TEXTO PROPORCIONADO ->
····················
Actualmente los debates políticos, particularmente por la primera magistratura, se han convertido en práctica extendida. 73 países en el mundo las imponen como obligatorias y la UNESCO ha publicado recomendaciones sobre la mejor forma de realizarlas. En el Uruguay dicha obligación está dispuesta solamente para el caso de la segunda vuelta, lo que nos hace perder un valioso instrumento para el conocimiento, no solo de los candidatos y sus cualidades en condiciones de estrés, sino la forma en que prometen cumplir con las imposiciones de sus programas políticos. Una cosa es llenar carillas con promesas literarias y otras es defenderlas en las trincheras del debate, donde sus pretendidas virtudes son puestas en cuestión.

Esto sin considerar que autores de la mayor relevancia filosófica actual, como Karl Apel y Jürgen Habermas, han considerado el discurso argumentativo y la elección consensuada del mejor de ellos (instrumento insustituible de todo debate serio) como el fundamento último de la verdad y corrección de las hipótesis de las ciencias no naturales y por qué no, de los cimientos éticos de la política como práctica de construcción de la polis. El lenguaje basado en razones válidas aparece como condición de posibilidad intersubjetiva de la filosofía y por ende de la moral interpersonal, de la que la política forma parte. Cada debate supone por tanto un progreso temático. En ese sentido, no es una facultad a la que el candidato pueda renunciar sino un derecho ciudadano que ningún pretendiente puede desconocer.
····················
DATOS MOSTRADOS ->

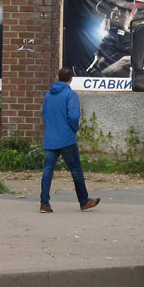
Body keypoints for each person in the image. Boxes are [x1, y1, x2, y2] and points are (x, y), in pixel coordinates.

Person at [40, 67, 100, 213]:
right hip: (66, 138)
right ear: (71, 79)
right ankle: (84, 201)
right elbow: (73, 117)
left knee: (48, 170)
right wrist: (74, 129)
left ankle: (44, 204)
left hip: (50, 137)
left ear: (57, 77)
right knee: (75, 170)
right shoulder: (70, 95)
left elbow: (44, 113)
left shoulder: (48, 95)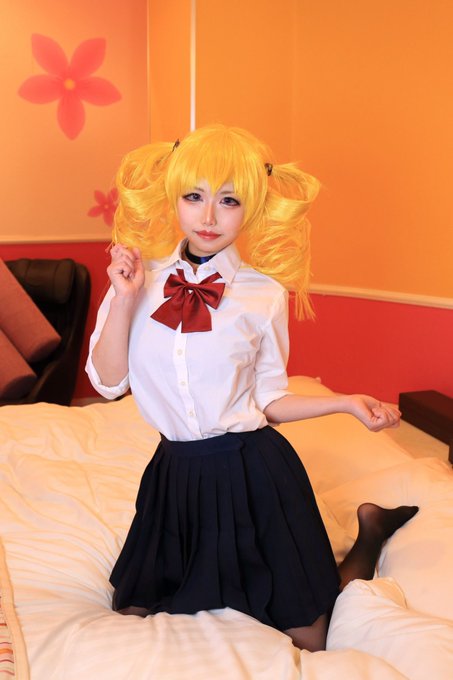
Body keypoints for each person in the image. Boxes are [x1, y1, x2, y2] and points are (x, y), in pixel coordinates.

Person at [86, 124, 417, 652]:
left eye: (229, 200)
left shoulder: (263, 294)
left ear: (252, 208)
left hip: (254, 472)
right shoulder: (137, 279)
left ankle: (371, 531)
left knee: (310, 635)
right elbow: (106, 384)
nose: (208, 217)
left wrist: (346, 403)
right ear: (173, 198)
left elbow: (269, 400)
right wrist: (125, 299)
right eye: (193, 197)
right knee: (130, 610)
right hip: (175, 476)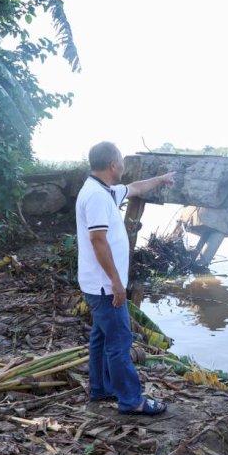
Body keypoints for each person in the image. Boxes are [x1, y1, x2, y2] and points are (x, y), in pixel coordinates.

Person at [76, 141, 174, 415]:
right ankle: (132, 401)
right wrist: (117, 283)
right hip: (105, 286)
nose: (124, 165)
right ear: (112, 165)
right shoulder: (96, 196)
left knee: (101, 338)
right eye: (121, 161)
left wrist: (161, 179)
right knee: (119, 342)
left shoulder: (105, 190)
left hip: (98, 284)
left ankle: (100, 389)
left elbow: (135, 188)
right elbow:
····················
TUS TAREAS ->
1. Vuelve a escribir la parte del texto sobre los debates políticos que empieza con "Esto sin considerar" y sigue hasta "pretendiente puede desconocer.". Cambia "Jürgen Habermas" por "Hannah Arendt".
2. Según el texto sobre los debates políticos, ¿en cuántos países del mundo son obligatorios estos debates?

RESPUESTAS POR TAREA ->
1.
Esto sin considerar que autores de la mayor relevancia filosófica actual, como Karl Apel y Hannah Arendt, han considerado el discurso argumentativo y la elección consensuada del mejor de ellos (instrumento insustituible de todo debate serio) como el fundamento último de la verdad y corrección de las hipótesis de las ciencias no naturales y por qué no, de los cimientos éticos de la política como práctica de construcción de la polis. El lenguaje basado en razones válidas aparece como condición de posibilidad intersubjetiva de la filosofía y por ende de la moral interpersonal, de la que la política forma parte. Cada debate supone por tanto un progreso temático. En ese sentido, no es una facultad a la que el candidato pueda renunciar sino un derecho ciudadano que ningún pretendiente puede desconocer.

2. En 73 países.